Ringfort (Rath), Lislonane, Co. Kerry
Co. Kerry |
Ringforts
On the eastern bank of the Cummeragh river in south Kerry, the land drops away sharply where the water has carved a meander scarp into the earth over centuries.
It is here, on that vertiginous edge, that someone chose to build a rath, a type of enclosed ringfort typically used as a farmstead and settlement during the early medieval period in Ireland. The river itself does part of the defensive work on the north-west side, its vertical bank forming a natural barrier, while the rest of the enclosure relies on an earthen bank and an external fosse, a defensive ditch, to complete the circuit.
What survives is unusually substantial.
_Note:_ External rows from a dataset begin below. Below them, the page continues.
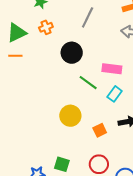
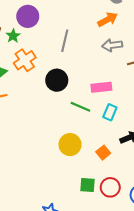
orange cross: (46, 27) -> (25, 60), size x1.5
green square: (62, 164) -> (88, 185), moved

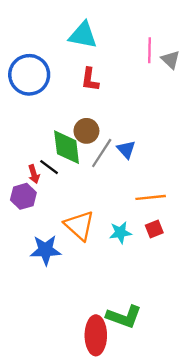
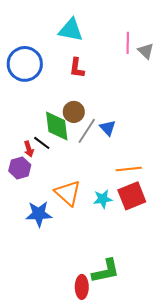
red square: (154, 229) -> (132, 196), size x1.8
green L-shape: (124, 317) -> (106, 271), turned -32
red ellipse: (96, 335) -> (82, 287), size x0.7

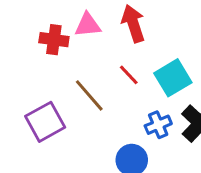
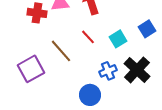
cyan square: (173, 78) -> (118, 39), size x0.7

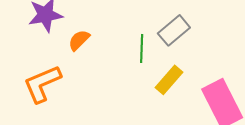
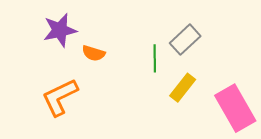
orange semicircle: (79, 40) -> (94, 53), turned -115

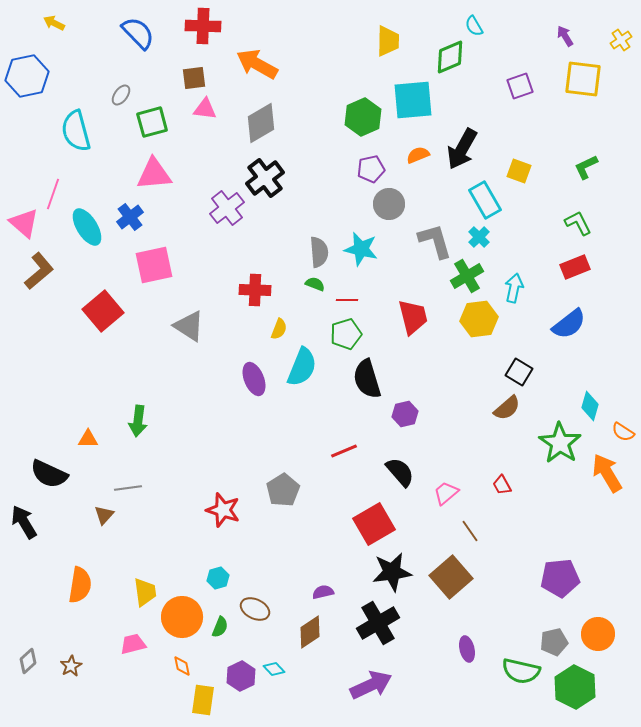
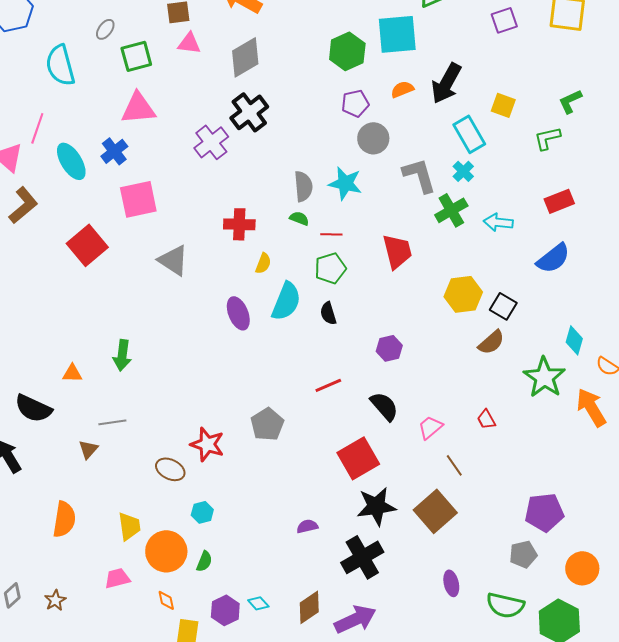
green L-shape: (578, 223) -> (547, 138), moved, turned -76
cyan arrow: (514, 288) -> (498, 222), turned -96
yellow hexagon: (479, 319) -> (463, 294), moved
black semicircle: (367, 379) -> (328, 313), moved, size x0.6
brown ellipse: (255, 609) -> (170, 469), moved
brown diamond: (310, 632) -> (309, 607), moved
gray pentagon: (554, 642) -> (523, 554), moved

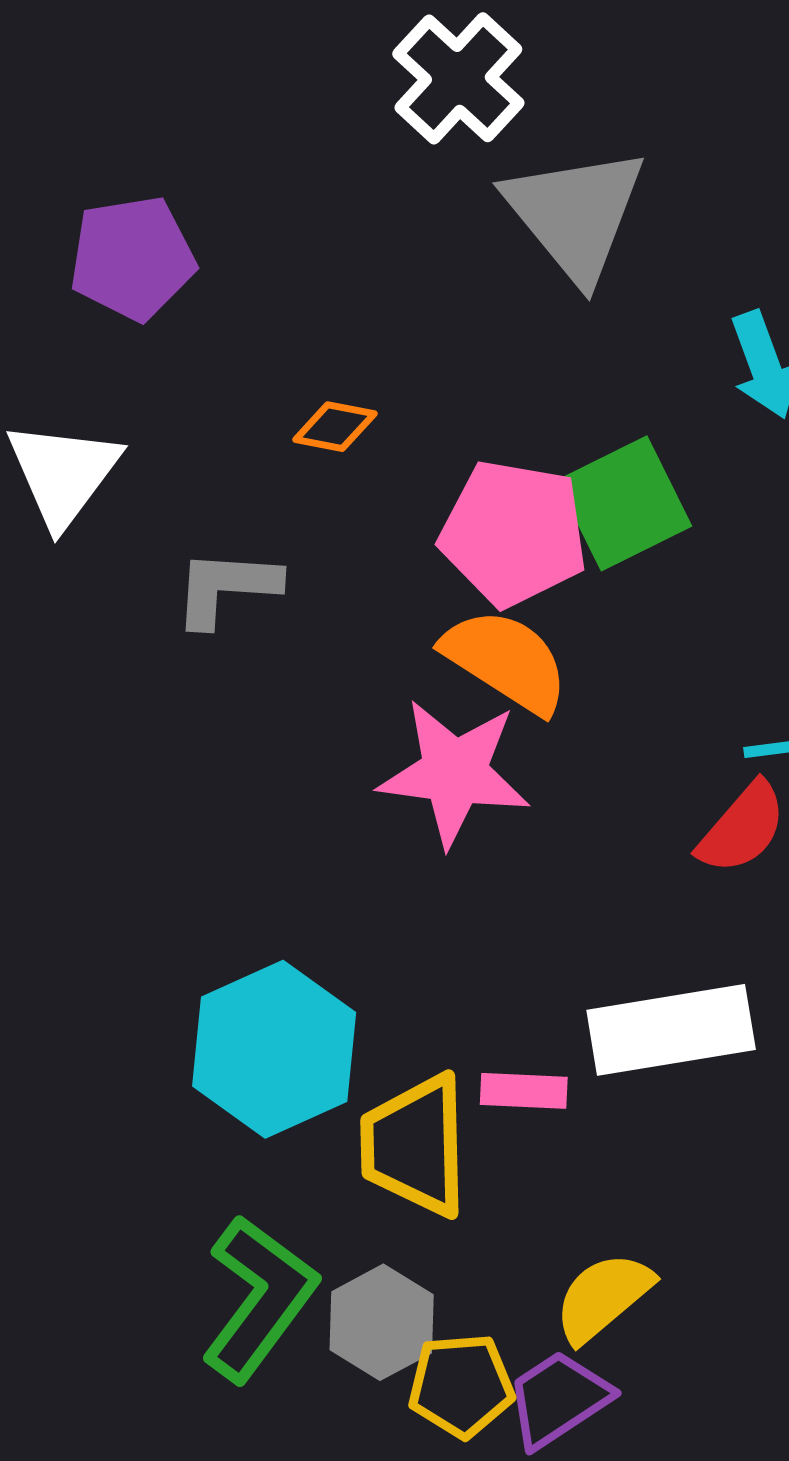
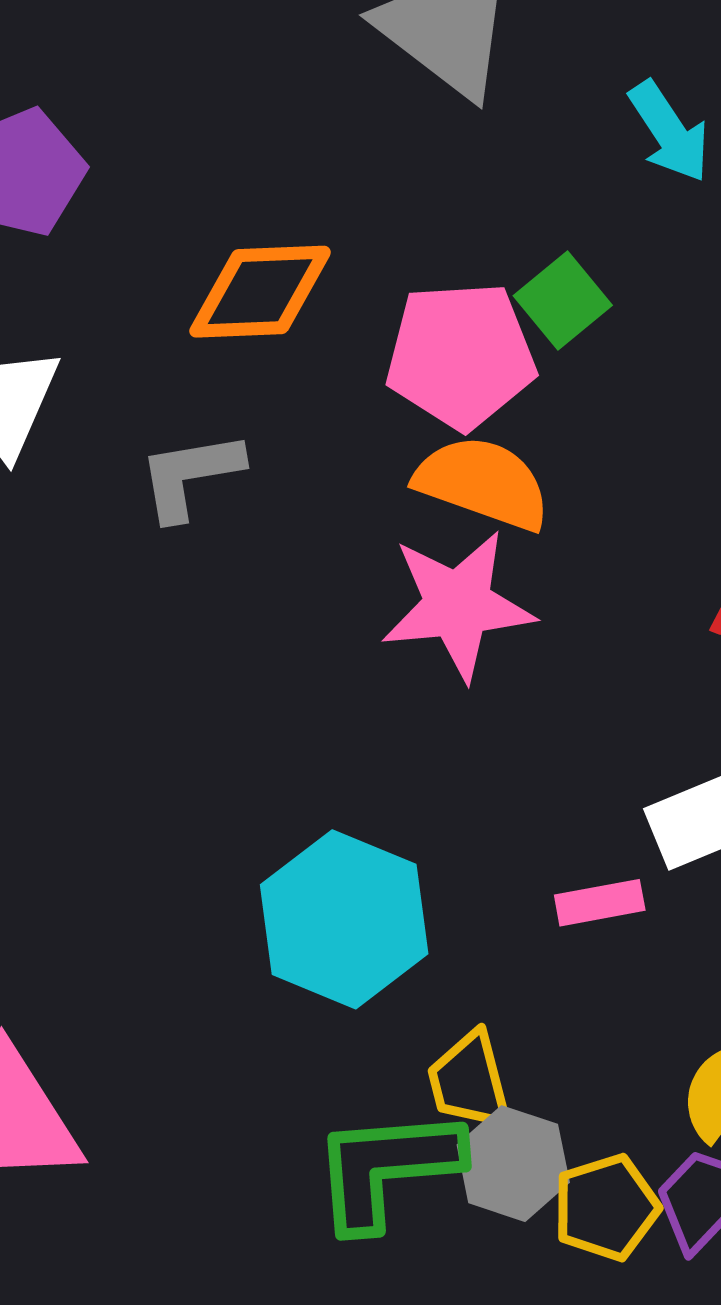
orange diamond: (335, 427) -> (260, 292), size x1.8
green square: (624, 503) -> (563, 300), size x0.7
yellow trapezoid: (415, 1145) -> (470, 1081), moved, size x0.7
green L-shape: (259, 1298) -> (387, 1168), turned -118

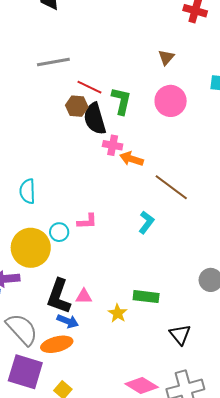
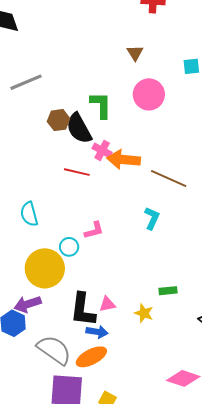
red line: (89, 87) -> (77, 172), moved
pink cross: (113, 145) -> (102, 150), turned 30
orange arrow: (132, 159) -> (124, 160), size x1.4
green rectangle: (146, 297) -> (168, 291), size x0.7

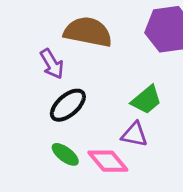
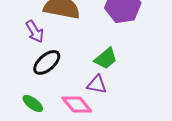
green ellipse: (65, 154) -> (33, 103), moved

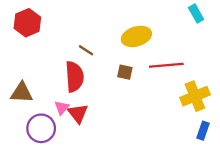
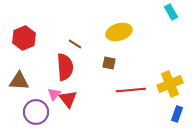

The fosse is straight-sided and flat-bottomed, reaching two metres below the external ground level with a basal width of around three metres, and its sides show partial stone-facing, though this may have been added at a later stage. The bank, revetted intermittently with drystone masonry both inside and out, rises to a maximum external height of five metres on the western side. The interior measures roughly 35 by 25 metres. At the south-east, a 4.3-metre-wide entrance is still traceable, with a much-disturbed causeway crossing the fosse at that point. The site may well be the same place recorded as 'Lisahan' in the Ordnance Survey Name Books, which were compiled in the nineteenth century as part of the first systematic mapping of Ireland, suggesting the name and the location were locally remembered even then. The archaeological survey of the Iveragh Peninsula, published by Cork University Press in 1996 and compiled by A. O'Sullivan and J. Sheehan, records the site in considerable detail.
The immediate surroundings are heavily wooded and the rath itself is overgrown, which makes it easy to miss but also lends the place a particular quality. The combination of dense vegetation, steep riverbank, and substantial earthworks creates an enclosure that feels genuinely apart from its surroundings, set off from the landscape rather than merely sitting within it.